_TASK DESCRIPTION_: Starting with the line containing "하고 싶은 것에 온전히 에너지를 써보세요." and going on through the end of the rows, swap "유료기사" for "프리미엄기사". Give those lines again with nothing else changed.

(Stored data)
· · · ·

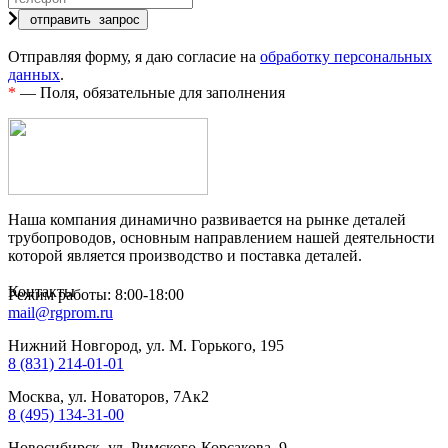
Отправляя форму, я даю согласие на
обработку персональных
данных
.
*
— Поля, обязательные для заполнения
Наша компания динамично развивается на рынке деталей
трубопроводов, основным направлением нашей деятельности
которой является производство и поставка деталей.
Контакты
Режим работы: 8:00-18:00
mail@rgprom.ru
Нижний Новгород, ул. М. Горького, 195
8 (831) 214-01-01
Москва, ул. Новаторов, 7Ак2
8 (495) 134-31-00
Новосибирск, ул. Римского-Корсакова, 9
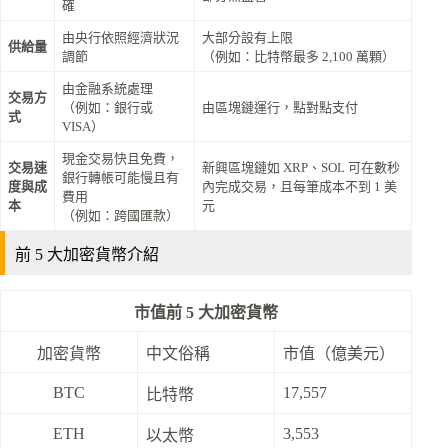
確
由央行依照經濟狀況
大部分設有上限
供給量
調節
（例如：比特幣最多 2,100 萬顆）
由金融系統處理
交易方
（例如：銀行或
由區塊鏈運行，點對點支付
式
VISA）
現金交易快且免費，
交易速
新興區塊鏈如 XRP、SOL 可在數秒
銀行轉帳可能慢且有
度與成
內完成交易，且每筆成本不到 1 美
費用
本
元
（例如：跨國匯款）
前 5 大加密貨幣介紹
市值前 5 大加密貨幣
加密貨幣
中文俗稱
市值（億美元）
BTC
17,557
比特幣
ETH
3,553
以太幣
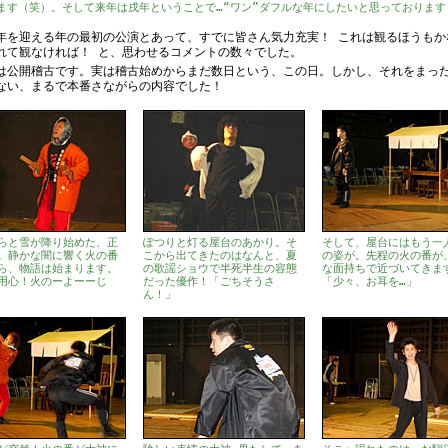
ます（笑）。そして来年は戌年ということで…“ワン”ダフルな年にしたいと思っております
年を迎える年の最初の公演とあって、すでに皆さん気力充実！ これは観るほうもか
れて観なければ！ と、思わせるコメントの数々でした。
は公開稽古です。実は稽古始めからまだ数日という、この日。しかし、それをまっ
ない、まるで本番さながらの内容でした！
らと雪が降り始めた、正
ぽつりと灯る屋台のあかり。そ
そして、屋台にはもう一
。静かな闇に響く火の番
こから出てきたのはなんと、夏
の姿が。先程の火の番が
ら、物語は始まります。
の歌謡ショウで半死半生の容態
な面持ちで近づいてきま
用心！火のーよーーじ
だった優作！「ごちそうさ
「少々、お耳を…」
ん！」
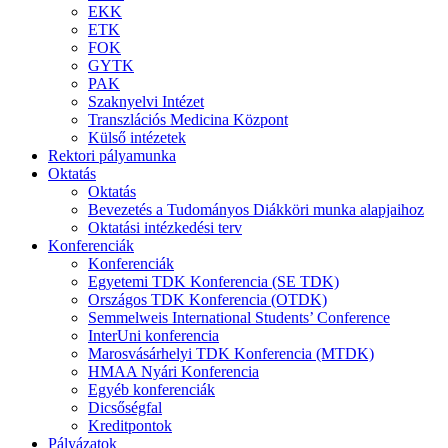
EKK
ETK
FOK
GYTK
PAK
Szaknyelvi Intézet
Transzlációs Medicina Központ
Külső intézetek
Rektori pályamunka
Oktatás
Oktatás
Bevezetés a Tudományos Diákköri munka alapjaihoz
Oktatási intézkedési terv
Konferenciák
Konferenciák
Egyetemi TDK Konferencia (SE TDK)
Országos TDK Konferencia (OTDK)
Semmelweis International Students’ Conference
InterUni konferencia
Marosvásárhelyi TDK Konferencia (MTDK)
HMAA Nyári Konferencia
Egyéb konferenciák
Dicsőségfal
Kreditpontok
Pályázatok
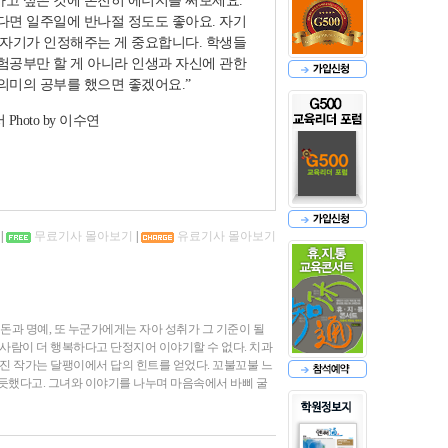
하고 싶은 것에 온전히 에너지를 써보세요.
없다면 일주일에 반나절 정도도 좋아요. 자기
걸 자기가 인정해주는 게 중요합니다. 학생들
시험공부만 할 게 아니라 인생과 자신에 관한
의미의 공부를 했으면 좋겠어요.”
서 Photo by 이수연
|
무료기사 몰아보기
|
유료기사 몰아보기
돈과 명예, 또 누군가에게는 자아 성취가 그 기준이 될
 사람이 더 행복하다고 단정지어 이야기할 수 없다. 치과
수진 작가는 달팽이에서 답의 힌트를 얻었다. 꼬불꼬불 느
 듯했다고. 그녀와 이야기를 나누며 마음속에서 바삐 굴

· · · ·

_SOLUTION_:
하고 싶은 것에 온전히 에너지를 써보세요.
없다면 일주일에 반나절 정도도 좋아요. 자기
걸 자기가 인정해주는 게 중요합니다. 학생들
시험공부만 할 게 아니라 인생과 자신에 관한
의미의 공부를 했으면 좋겠어요.”
서 Photo by 이수연
|
무료기사 몰아보기
|
프리미엄기사 몰아보기
돈과 명예, 또 누군가에게는 자아 성취가 그 기준이 될
 사람이 더 행복하다고 단정지어 이야기할 수 없다. 치과
수진 작가는 달팽이에서 답의 힌트를 얻었다. 꼬불꼬불 느
 듯했다고. 그녀와 이야기를 나누며 마음속에서 바삐 굴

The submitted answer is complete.